ServicePaymentSelection processing
At this stage based on the provided services and the corresponding payment options by the SECC this message pair allows the transmission of the selected PaymentOption, SelectedServices and related ParameterSets.
ContractAuthentication processing
By using the EVSEProcessing parameter, the EVSE can indicate to the EVCC that the processing has not finished but a response message was sent to fulfil the timeout and performance requirements. This allows delaying the V2G Communication Session while fulfilling the performance and timeout requirements.
ChargingParameterDetection processing
At this stage, the electric vehicle and charging controller are configured with charging session parameters (maximum allowable current, minimum allowable voltage, maximum power, etc.)
CableCheck processing
At this stage, the electric vehicle indicates that it is ready for the insulation test.
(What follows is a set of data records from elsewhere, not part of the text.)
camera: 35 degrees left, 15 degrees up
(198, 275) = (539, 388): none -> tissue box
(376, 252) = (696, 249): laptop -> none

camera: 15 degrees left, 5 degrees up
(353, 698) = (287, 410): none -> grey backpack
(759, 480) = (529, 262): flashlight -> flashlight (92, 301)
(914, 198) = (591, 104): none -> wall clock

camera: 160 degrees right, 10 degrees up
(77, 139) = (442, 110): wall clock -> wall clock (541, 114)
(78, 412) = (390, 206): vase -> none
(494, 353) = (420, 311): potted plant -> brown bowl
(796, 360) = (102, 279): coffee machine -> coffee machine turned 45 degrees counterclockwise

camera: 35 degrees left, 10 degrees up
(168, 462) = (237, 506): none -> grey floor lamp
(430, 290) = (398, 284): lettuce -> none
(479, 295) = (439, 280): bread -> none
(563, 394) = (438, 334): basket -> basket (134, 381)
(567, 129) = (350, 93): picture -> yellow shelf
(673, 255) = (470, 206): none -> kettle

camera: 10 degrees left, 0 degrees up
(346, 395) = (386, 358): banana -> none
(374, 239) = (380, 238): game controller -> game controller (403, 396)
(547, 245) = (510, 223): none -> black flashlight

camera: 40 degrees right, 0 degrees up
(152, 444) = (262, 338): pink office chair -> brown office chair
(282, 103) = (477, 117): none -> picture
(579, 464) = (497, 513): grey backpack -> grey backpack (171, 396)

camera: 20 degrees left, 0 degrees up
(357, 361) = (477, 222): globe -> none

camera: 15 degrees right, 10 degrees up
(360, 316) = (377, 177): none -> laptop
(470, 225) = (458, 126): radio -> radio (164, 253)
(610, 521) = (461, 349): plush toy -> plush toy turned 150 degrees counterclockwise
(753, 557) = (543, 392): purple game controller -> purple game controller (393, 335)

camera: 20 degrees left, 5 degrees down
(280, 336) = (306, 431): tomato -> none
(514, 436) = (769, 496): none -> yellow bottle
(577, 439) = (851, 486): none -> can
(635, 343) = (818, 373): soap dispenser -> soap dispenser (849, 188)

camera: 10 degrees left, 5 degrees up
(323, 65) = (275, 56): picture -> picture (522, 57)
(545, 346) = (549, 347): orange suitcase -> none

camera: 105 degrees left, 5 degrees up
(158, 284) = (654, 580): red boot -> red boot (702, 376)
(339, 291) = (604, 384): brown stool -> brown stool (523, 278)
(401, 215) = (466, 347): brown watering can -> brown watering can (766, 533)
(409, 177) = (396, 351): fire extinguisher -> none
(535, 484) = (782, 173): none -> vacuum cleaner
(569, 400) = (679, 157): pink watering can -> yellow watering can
The charging station performs the test using its built-in insulation tester and, upon completion, notifies the electric vehicle of the test status.
PreСharge processing
At this stage, the vehicle requests a specific voltage and current from the charging station, allowing the station's slower power modules to reach the required level in advance.
PowerDelivery processing
The electric vehicle measures the voltage requested during the "Precharge" stage and, upon detecting that the voltage level reaches a specified value, generates a "Power Delivery Request," indicating that it is ready to charge.
Charging processing
During the charging process, the electric vehicle requests current, the voltage indicates the percentage of charge and a number of other parameters, the charging controller reports the output voltage level, current, and related parameters.
The end of session
The stopping process can be initiated by either the electric vehicle or the charging station.
Stopping a charging session results in the generation of a "PowerDeliveryReq" and the setting of the corresponding flag.
The electric vehicle can then initiate the "Welding Detection" process. Alternatively, it can immediately generate a "Session Stop Req".
The charging station must ensure that the power modules are stopped and all necessary stopping procedures are carried out.